Evening Poems: Battles

I love you
Coming from the wrong person
Those words feel like a weapon
And twenty swords drawn, aimed at your heart,
Just waiting for the precise moment to thrust.
You do not trust the person you love to love you back in a gentle way
A way that is good for your soul.
No, they are the type of person that will hit you, all while dripping good intentions like blood from a wound.
Punch you in the stomach while softly telling you that you are their world.
And the tragedy is, they often mean it. But cannot see beyond their own red hands.
The special pain of oblivious lovers.
Am I cursed to love the ignorant?

Perhaps so.
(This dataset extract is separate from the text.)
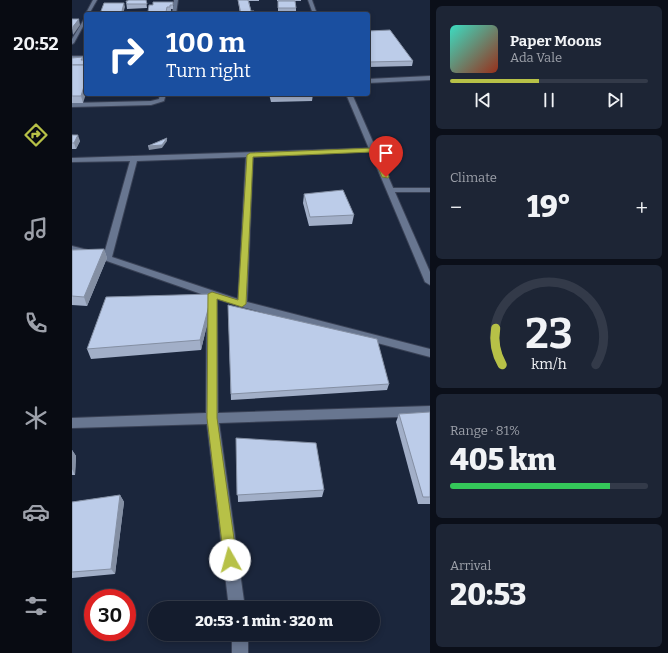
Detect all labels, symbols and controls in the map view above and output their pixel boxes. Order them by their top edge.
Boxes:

For you are a poison that smells of Roses and I drink you in all the same.

Evening Poems: Victorious

The many victories of a healthy mind
Are In the small things I’ve come to find.
Nails no longer bitten to nubs
Flesh and blood and hangnail stubs.
I buy myself a coffee with little guilt.
And By midmorning, I no longer wilt.
Hunger is something I actually feel.
Food can be enjoyed, senses real.
I can sleep and wake with the sun.
And I feel full when the day is done.
Even if I haven’t exactly changed the world.
I was not lost in a sickening whirl.
I saw my coffee thick with cream.
Walked barefoot in a little stream.
I saw the rain fall in a mist.
Along the pane the water kissed.
These things weren’t lost on me- I saw them all.
I couldnt before- I was too busy with my fall.
These are the victories of a healthy mind.
All the little things that you can find.